* _Task prompt_: Pull out every line in the data below that contains the word "look".

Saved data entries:

◇ ◇ ◇ ◇

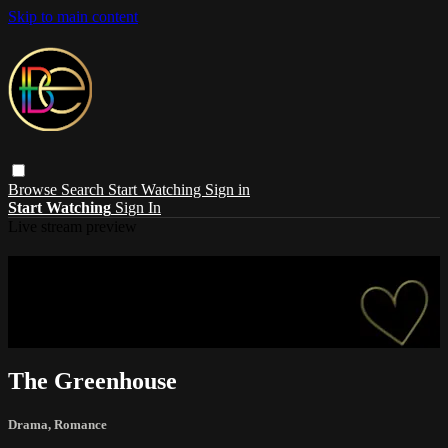
Skip to main content
Browse
Search
Start Watching
Sign in
Start Watching
Sign In
Live stream preview
Sorry, video is not currently available in
your country
Sorry, video is not currently available in your country
The Greenhouse
Drama
,
Romance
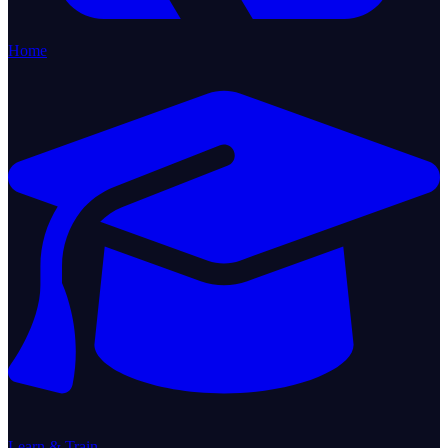
Home
Learn & Train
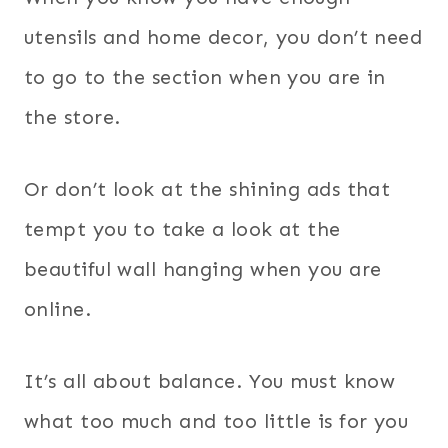
utensils and home decor, you don’t need
to go to the section when you are in
the store.
Or don’t look at the shining ads that
tempt you to take a look at the
beautiful wall hanging when you are
online.
It’s all about balance. You must know
what too much and too little is for you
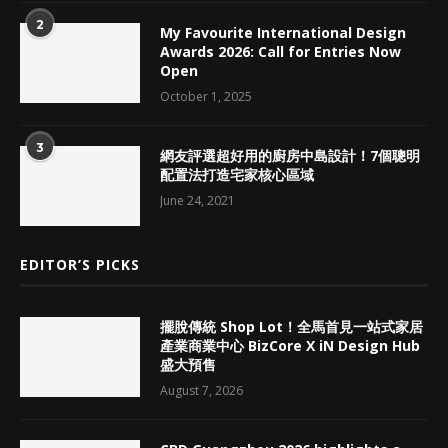
2
My Favourite International Design
Awards 2026: Call for Entries Now
Open
October 1, 2025
3
網友評選超好用的廚房中島設計！7個聰明
配置法打造宅家核心區域
June 24, 2021
EDITOR’S PICKS
擺脫傳統 Shop Lot！全馬首見一站式家居
產業商業中心 BizCore X iN Design Hub
盛大預售
August 7, 2026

◇ ◇ ◇ ◇

* _Solved problem_:
Or don’t look at the shining ads that
tempt you to take a look at the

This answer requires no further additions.